This is normally denoted with α and generally it is 0.05 or 5% , which means your output should be 95% confident to give similar kind of result in each sample.

Critical Region

Suppose now that in order to set a specific null hypothesis H0, a population sample of size n — say X1,…Xn — is to be observed. Based on these n values, we must decide whether or not to accept H0. A test for H0 can be specified by defining a region C in n-dimensional space with the proviso that the hypothesis is to be rejected if the random sample X1,…,Xn turns out to lie in C and accepted otherwise. The region C is called the critical region. In other words, the statistical test determined by the critical region.

In other words, the statistical test determined by the critical region C is the one that

accepts H0 if (X1,X2,…Xn) ∉ C

rejects H0 if (X1,…,Xn) ∈ C

It is important to note when developing a procedure for testing a given null hypothesis H0, that, in any test, two different types of errors can result. The first of these, called a type I error, is said to result if the test incorrectly calls for rejecting H0 when it is indeed correct. The second, called a type II error, results if the test calls for accepting H0 when it is false.

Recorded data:
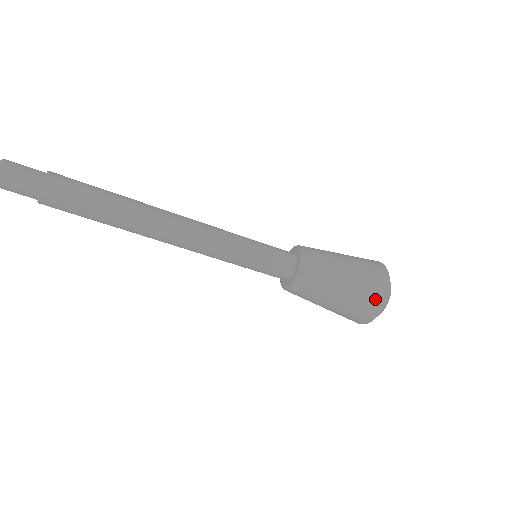
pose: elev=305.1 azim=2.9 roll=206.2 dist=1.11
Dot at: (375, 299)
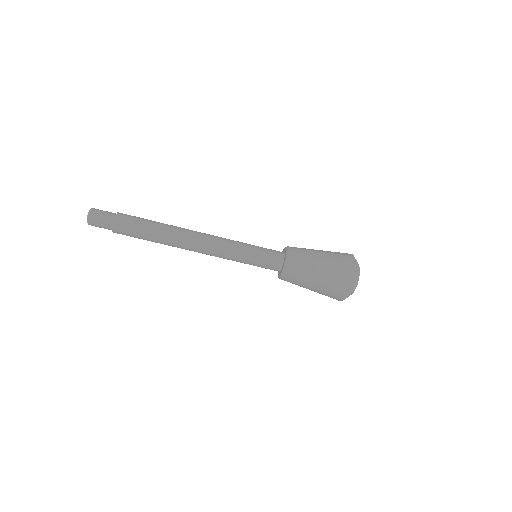
Dot at: (347, 266)
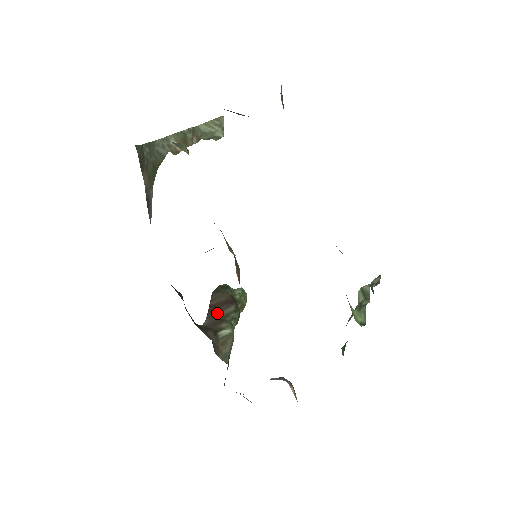
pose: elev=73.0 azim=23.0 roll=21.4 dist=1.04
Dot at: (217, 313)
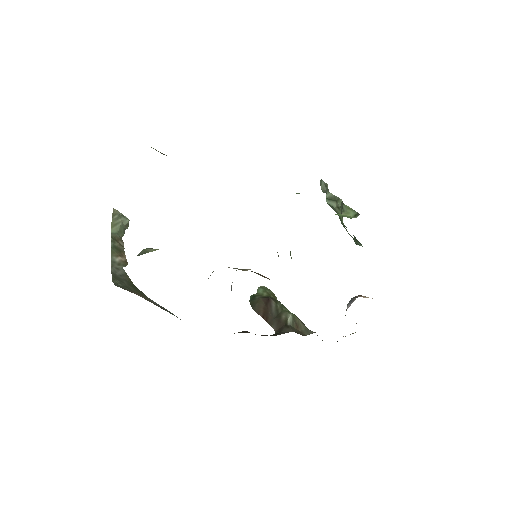
Dot at: (271, 316)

WHAT YOU NEED TO DO
1: Echo the passage on hypothesis testing word for word, starting at "rejects H0 if" and ending at "it is false.".
2: For each statement below, say whether it agrees with the passage on hypothesis testing, and quote the words of the passage that decide it: (a) A type I error occurs when the test rejects H0 although H0 is correct. (b) The hypothesis is accepted when the sample lies in the region C. (c) The region C is defined in n-dimensional space.

RESULTS
1:
rejects H0 if (X1,…,Xn) ∈ C

It is important to note when developing a procedure for testing a given null hypothesis H0, that, in any test, two different types of errors can result. The first of these, called a type I error, is said to result if the test incorrectly calls for rejecting H0 when it is indeed correct. The second, called a type II error, results if the test calls for accepting H0 when it is false.

2:
(a) Yes: "The first of these, called a type I error, is said to result if the test incorrectly calls for rejecting H0 when it is indeed correct."
(b) No: "the hypothesis is to be rejected if the random sample X1,…,Xn turns out to lie in C and accepted otherwise."
(c) Yes: "defining a region C in n-dimensional space"